工夫をこらしたBGMや振付も見どころです。本作に使用しているBGMは、大分県出身の作曲家・瀧廉太郎氏の名曲「花」を、「森の木琴」など国内外の広告賞で多数の受賞歴を誇る「Invisible Designs Lab.」の清川進也氏がアレンジしたものです。温泉に入る音やから揚げを揚げる音など、大分県各地で録音した“音”をつなぎ合わせて制作しました。振付は、動画サイトYouTubeで2,000万回再生を記録した「OK Go」のPV『I Won’t Let You Down』の振付を担当し、MTV Video Music Awards 2015の振付部門でグランプリを受賞、世界三大広告賞も受賞した話題の振付師「振付稼業air:man」が担当しました。振付には、とり天、かぼす、豊後牛といった大分の特産品などをモチーフとしたものも含まれているということです。
動画サイトYouTubeでは、字幕をONにするとロケ地が表示されるようになっており、日本語と英語に対応しています。また、「シンフロ」の公式サイトは日本語のほか英語・韓国語・中国語(簡体字・繁体字)・タイ語に対応しており、インバウンド対応もしっかりとなされています。
"オーケストラ"と"桶"のシュールなコラボレーション動画/松山・道後温泉
松山市が2018年2月に公開したのは道後温泉のPR動画、その名も「桶ストラ」です。“オーケストラ”と風呂“桶”がかけられていて、利用客が道後温泉を楽しむ様子がオーケストラと桶を使って表現されている動画です。

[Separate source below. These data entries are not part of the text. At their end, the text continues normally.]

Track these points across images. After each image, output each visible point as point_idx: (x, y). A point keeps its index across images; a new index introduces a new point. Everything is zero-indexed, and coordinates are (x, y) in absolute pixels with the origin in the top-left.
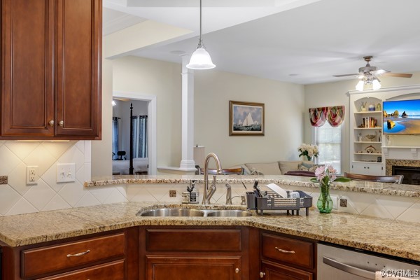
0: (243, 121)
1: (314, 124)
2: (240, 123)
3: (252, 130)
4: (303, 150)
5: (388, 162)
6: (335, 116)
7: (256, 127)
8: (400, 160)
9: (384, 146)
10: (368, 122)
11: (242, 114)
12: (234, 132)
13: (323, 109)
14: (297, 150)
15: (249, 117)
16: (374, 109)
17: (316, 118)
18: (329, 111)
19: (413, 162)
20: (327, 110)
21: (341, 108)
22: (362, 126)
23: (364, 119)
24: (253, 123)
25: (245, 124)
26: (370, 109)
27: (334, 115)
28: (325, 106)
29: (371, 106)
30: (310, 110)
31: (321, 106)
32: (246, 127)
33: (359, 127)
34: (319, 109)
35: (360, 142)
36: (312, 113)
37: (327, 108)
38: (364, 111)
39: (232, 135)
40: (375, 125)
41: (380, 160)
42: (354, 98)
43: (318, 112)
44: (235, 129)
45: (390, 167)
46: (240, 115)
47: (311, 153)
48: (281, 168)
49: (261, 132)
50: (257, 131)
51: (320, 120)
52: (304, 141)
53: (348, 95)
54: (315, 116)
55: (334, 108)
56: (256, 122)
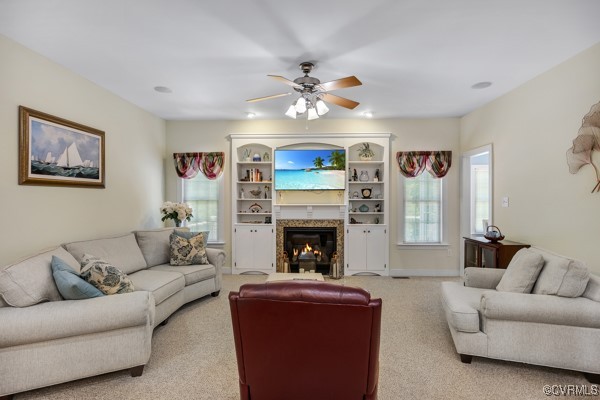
0: (57, 155)
1: (181, 175)
2: (49, 158)
3: (80, 175)
4: (170, 211)
5: (279, 222)
6: (213, 165)
7: (88, 171)
8: (293, 220)
9: (274, 203)
10: (253, 175)
11: (55, 141)
12: (31, 176)
13: (195, 155)
14: (159, 212)
15: (73, 150)
16: (260, 159)
17: (185, 166)
18: (203, 157)
19: (307, 221)
20: (201, 156)
21: (220, 155)
22: (247, 178)
23: (248, 171)
24: (82, 164)
25: (62, 163)
26: (255, 159)
27: (211, 163)
28: (198, 151)
29: (256, 156)
30: (175, 155)
31: (192, 150)
32: (65, 169)
33: (242, 180)
34: (188, 155)
35: (243, 199)
36: (178, 160)
37: (201, 154)
38: (249, 161)
39: (24, 181)
40: (261, 179)
41: (268, 220)
42: (237, 143)
43: (187, 159)
44: (36, 170)
45: (281, 229)
46: (49, 143)
47: (182, 215)
48: (140, 241)
49: (99, 181)
50: (90, 178)
51: (190, 170)
52: (166, 198)
53: (229, 139)
54: (182, 163)
55: (211, 155)
56: (87, 161)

動画には、2017年12月にグランドオープンした「道後温泉別館 飛鳥乃湯泉」をはじめ利用客が道後温泉を楽しむ様子が映ります。利用客は、オーケストラの演奏に合わせて風呂桶を叩きます。外国人にも道後温泉の魅力をイメージしてもらいやすくするために音声はほとんど使用していないということで、管弦楽団ならぬ“歓迎楽団”の奏でるウィンナー・ワルツと風呂桶のコラボレーション音楽がメインになっています。
この動画は、四国のクリエーターで構成された「クリエーターズクラブ愛媛(CCE)」が主催する公開審査会「CCE AWARD 2018」で準グランプリのCCE賞を受賞しました。リズミカルな表現が多い中、ゆったりとしたリズムが道後温泉の雰囲気と重なり、魅力的に仕上がっているところが評価されたということです。
この動画は、2018年3月に札幌市内で開催された「松山の物産と観光展」で放映されました。今後は各種イベントでPR素材として使用したり、メディアに利用してもらったりして、インバウンドも視野に入れながら国内外に道後温泉の魅力を伝えていくということです。